Relato imprevisto


Después se dio cuenta que cada día era nuevo. Pero fue demasiado tarde. Ya el espejo le devolvía soledad y rasgos ajenos. Ya la calle había enmudecido y ni siquiera los ruidos molestos formaban parte del fluir cotidiano. Las horas, muertas, se perseguían y hasta parecían todas la misma, insignificante hora.

Las tres de la tarde y ese ronroneo que acaricia el alma, si no fuera por.. Las diez de la noche y esa sed de abrazos, pero es que ya no… La mañana era otra cosa. Se deshacía en probabilidades a punto de concretarse, justo cuando se entrometía el mediodía, con su incontrastable vanidad.
Dejarse envolver por el vaivén de la vela de vainilla le daba un vuelo olfativo (pero vuelo al fin) interesante a la situación.

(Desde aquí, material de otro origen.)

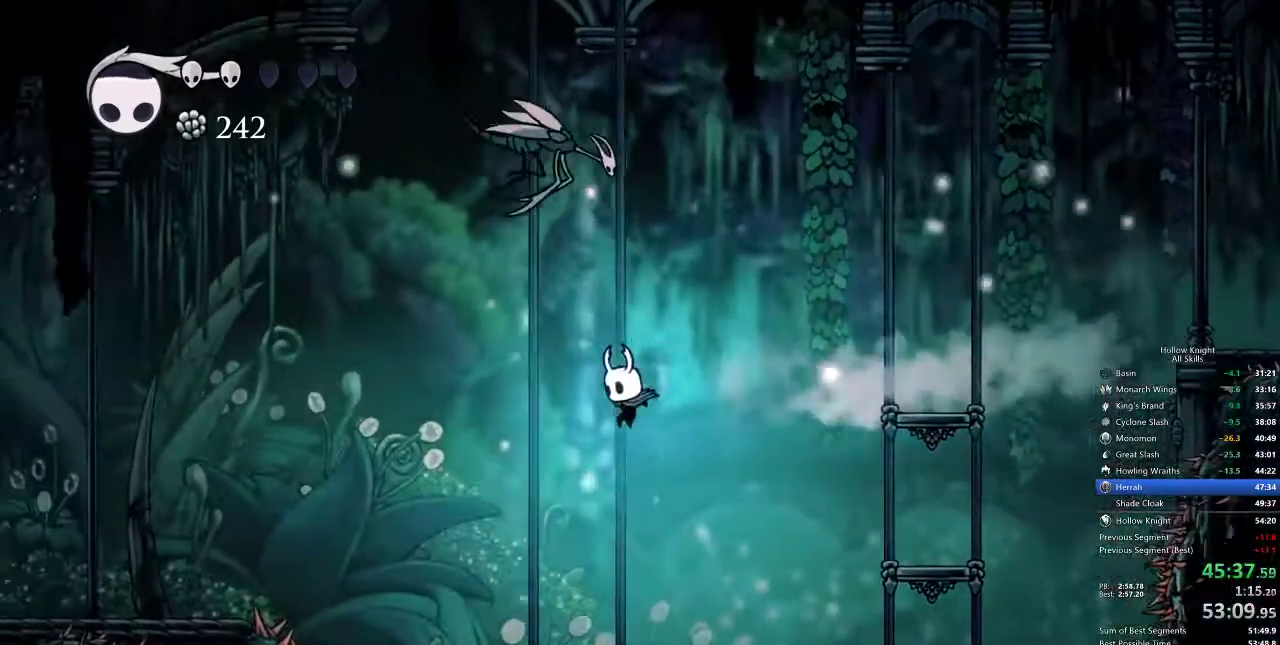
{"keys": ["jump", "left"], "events": [[100, "left", "up"], [333, "left", "down"], [433, "jump", "down"]]}
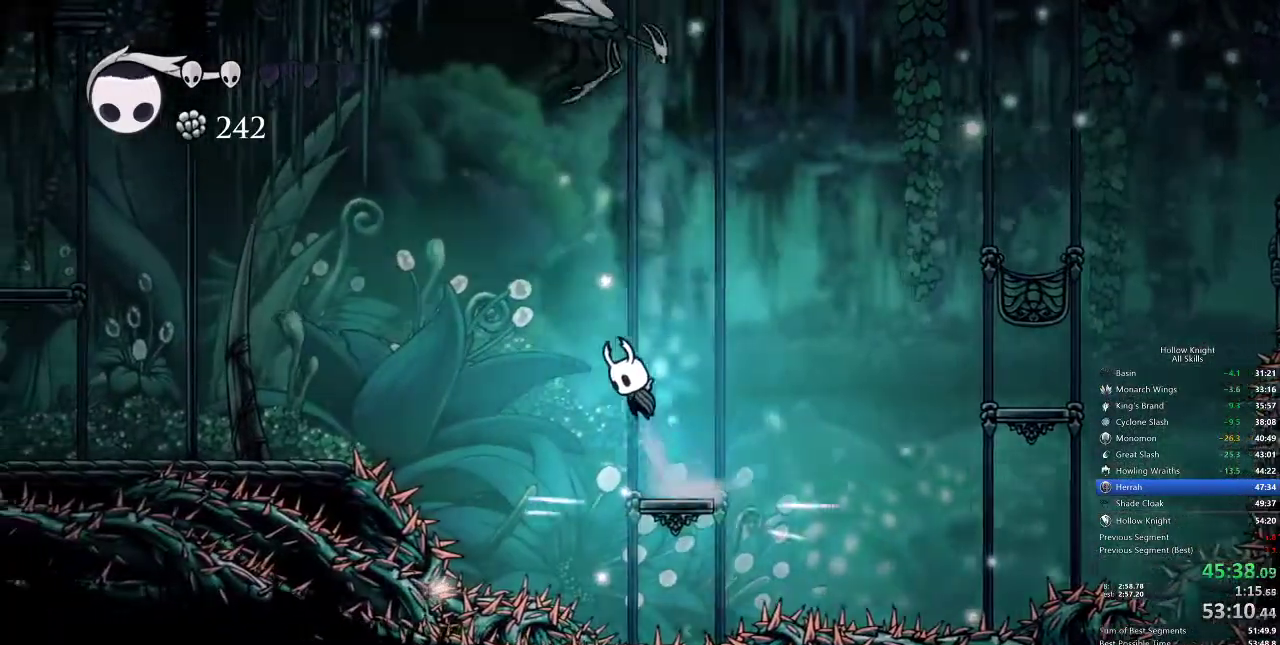
{"keys": ["left"], "events": [[167, "dash", "down"], [217, "jump", "up"], [300, "dash", "up"]]}
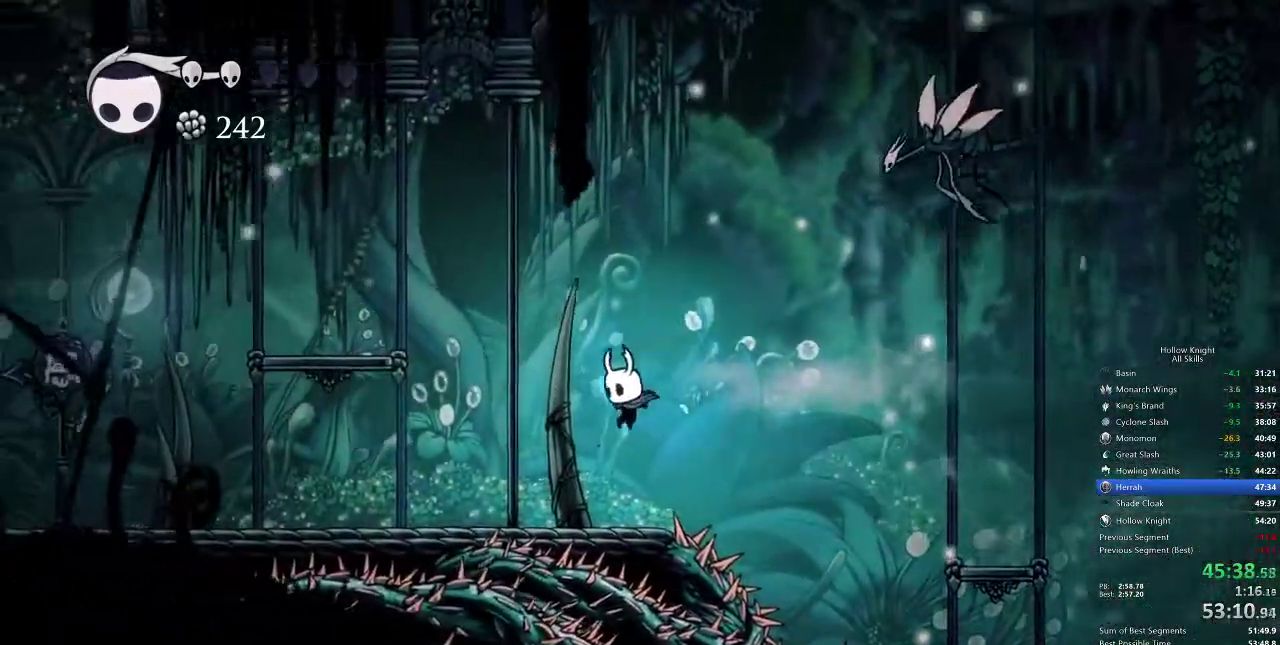
{"keys": ["cdash"], "events": [[283, "cdash", "down"], [333, "left", "up"]]}
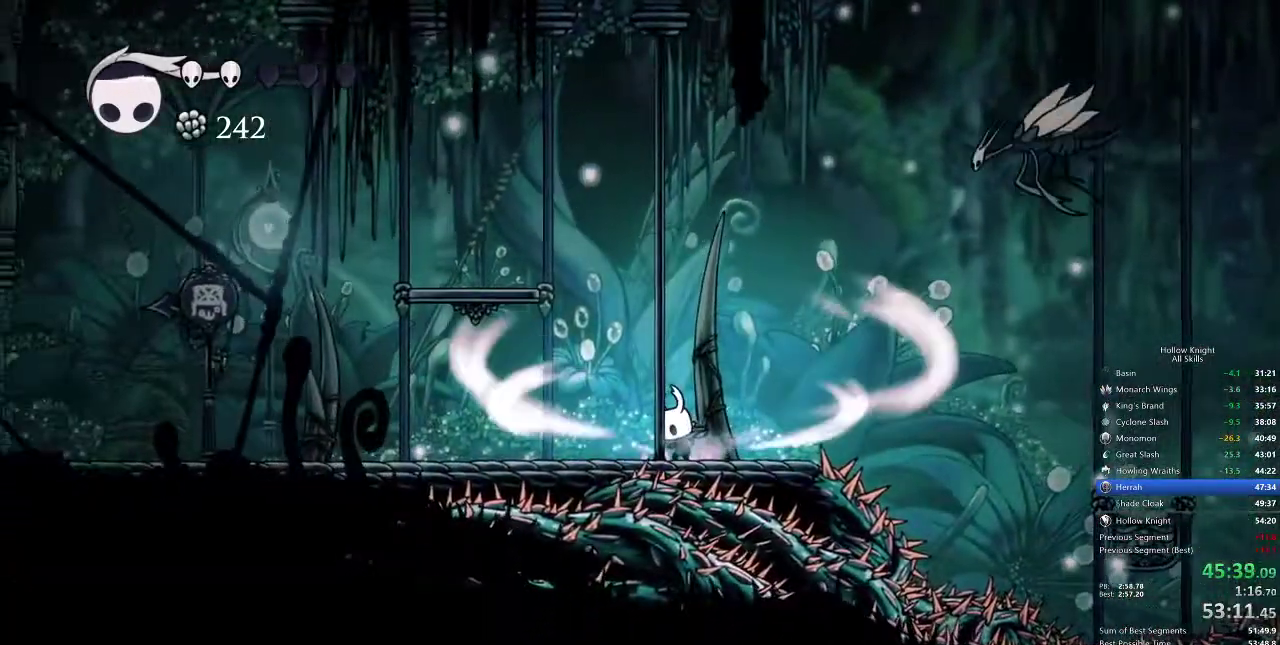
{"keys": ["cdash"], "events": []}
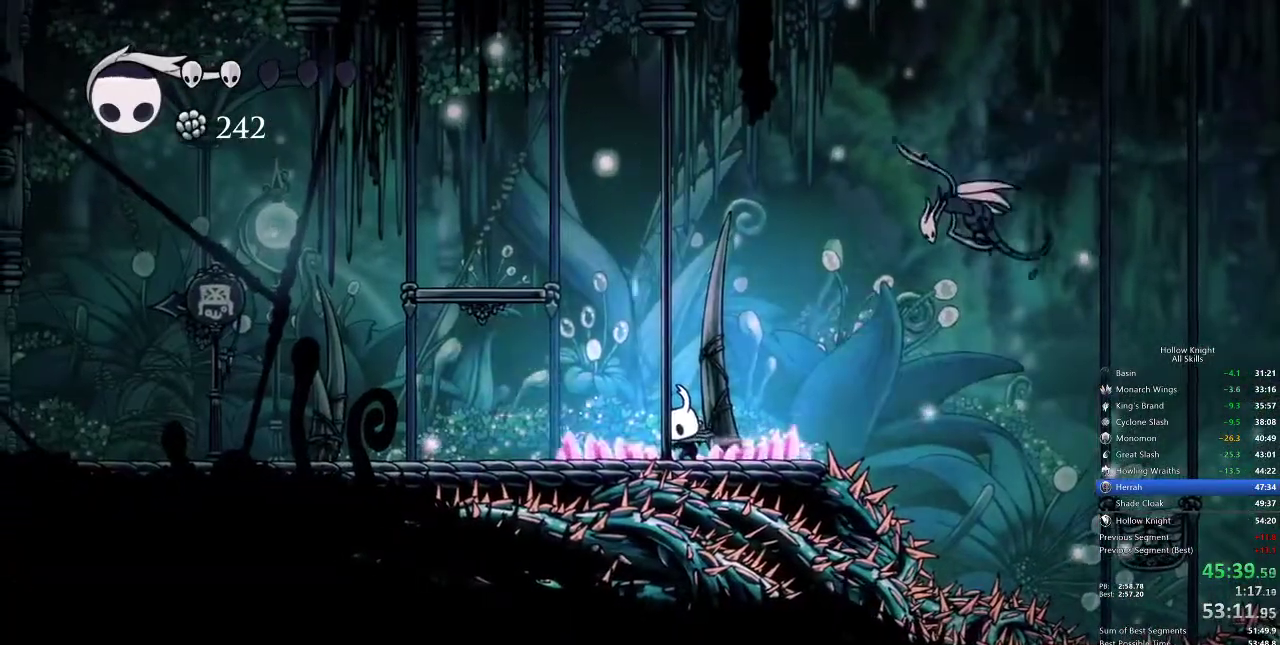
{"keys": [], "events": [[217, "cdash", "up"]]}
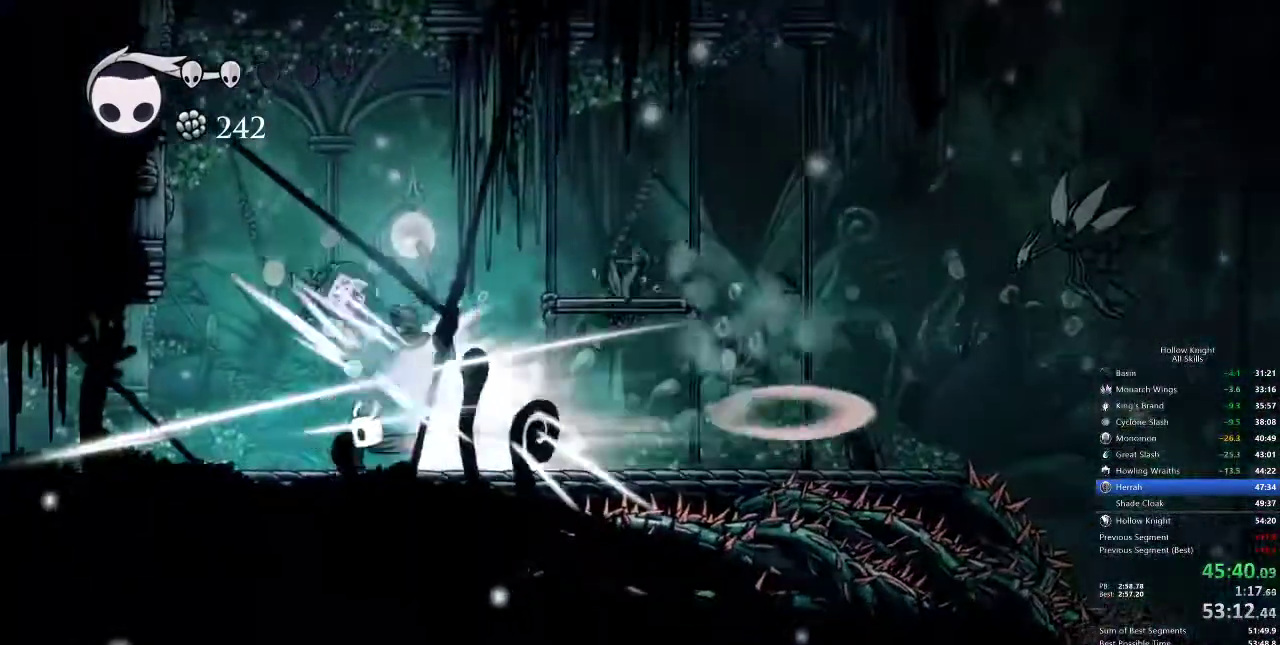
{"keys": ["left"], "events": [[117, "left", "down"]]}
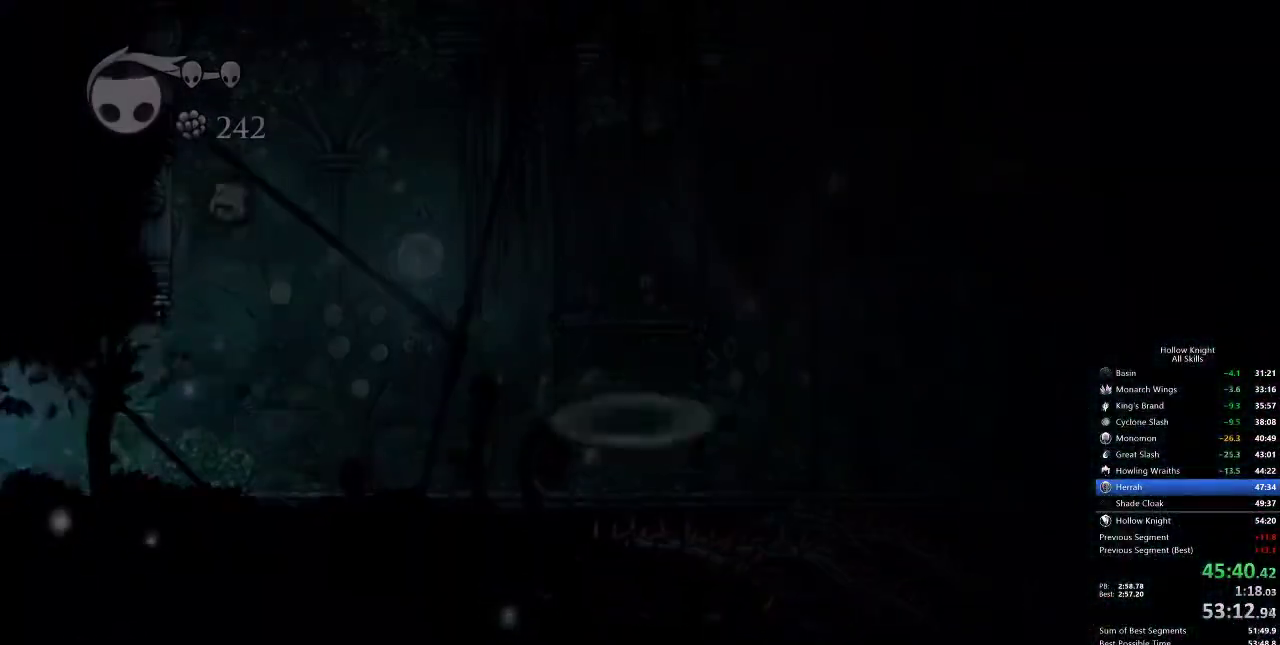
{"keys": ["left"], "events": []}
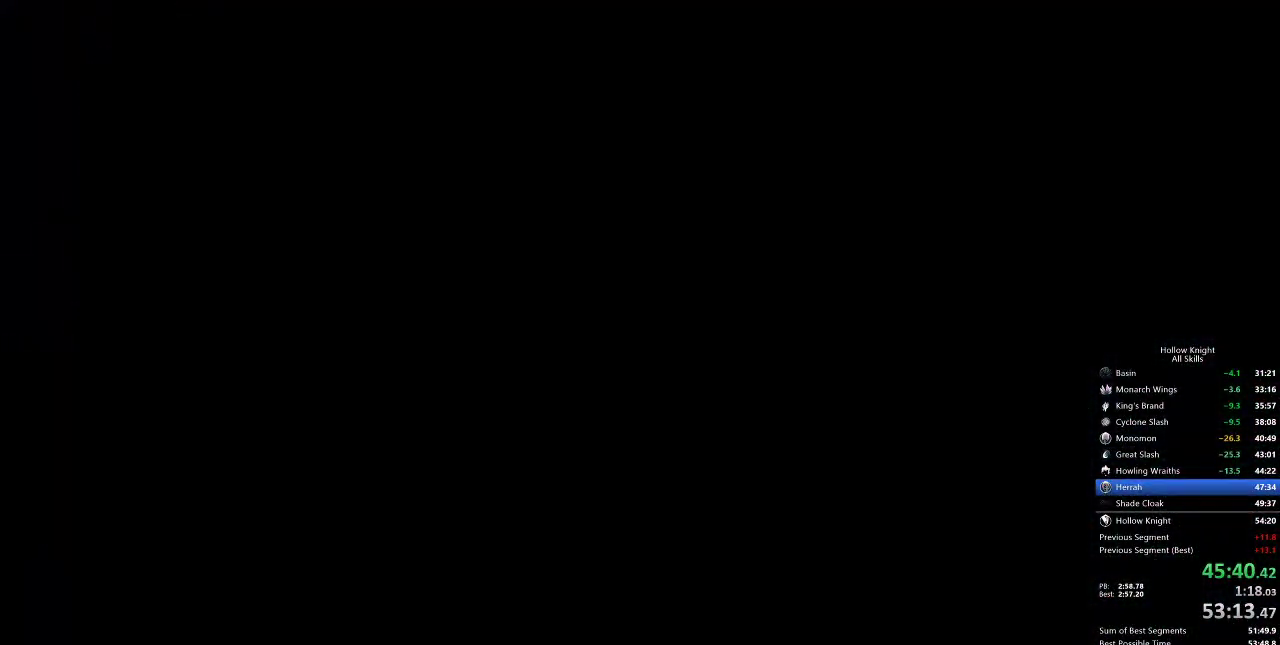
{"keys": [], "events": [[417, "left", "up"]]}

La viejita de la taquilla del metro le inspiraba. Aquella señora, allá por sus setenta muy avanzados, con el perfume siempre intacto, el labial chillón pero correcto, las manos impolutas, con uñas de riguroso rojo y el anillo de su hombre, aún empeñado en el anular izquierdo. De modales correctos y mirada segura, la mujer se destacaba por la puntualidad y una prolijidad casi eclesiástica detrás del vidrio de la boletería.

Asumía, en cada encuentro fortuito con la anciana, un propósito (seguramente encubierto) de alguna fuerza superior. Todo pasa por algo. Hasta la futilidad.

Habían inaugurado una feria de antigüedades cerca del ático que habitaba. El olor a viejo, a libros encimados, a tabaco de otro tiempo se le metía por el ventanal sin encontrar resistencia de su lado. Enfrentaba la duda: ¿valdría la pena perderse por sus callecitas inundadas de turistas curiosos, niños atolondrados y parejas melosas? Con lo bien que estaba ella consigo misma. Mentira! Basta de engaños! Nublar la razón, tapizarla de excusas baratas no le serviría esta vez. Se acordó de la viejita, impecable detrás del cristal y se echó encima el primer abrigo en busca de la calle.


El aspecto general era gris. Sin importar el tono subido con el que había pretendido destacar los labios. Un indescriptible rosa amarronado sutil pero efectivo. La calle la sorprendió más por el colorido que por el frío despiadado que traspasaba la barrera de textiles. Un mundo ahí afuera. Inexplorado. Vertiginoso. Horrendo. Maravilloso.

El puesto de libros antiguos le atrajo a primera vista. O a primer olfato, para mejor decir. Aquel olor a papel viejo y humedad le recordaba inevitablemente a la casa de sus abuelos y a su infancia. Hojeó algunos ejemplares. La Ilíada le resultó –como siempre-- tentadora pero no se dejó convencer. En cambio, optó por una edición de Mafalda de los sesenta. “Super vintage”, le dijo la chica del puesto, detrás de sus decenas de piercings. Ella le devolvió la sonrisa, al tiempo que le acercaba el billete, más por cortesía que por empatía.

El recorrido siguió sinuoso hacia adelante. En su mente, tejía intrincados pasadizos, al tiempo que sus piernas avanzaban. Acaso la falta de rectitud del mercadillo, o tal vez su incesante divagar. O ambos.

Sólo diez pasos después se daría cuenta que esa simple elección de salir a la calle, justo en ese momento, cambiaría su vida para siempre.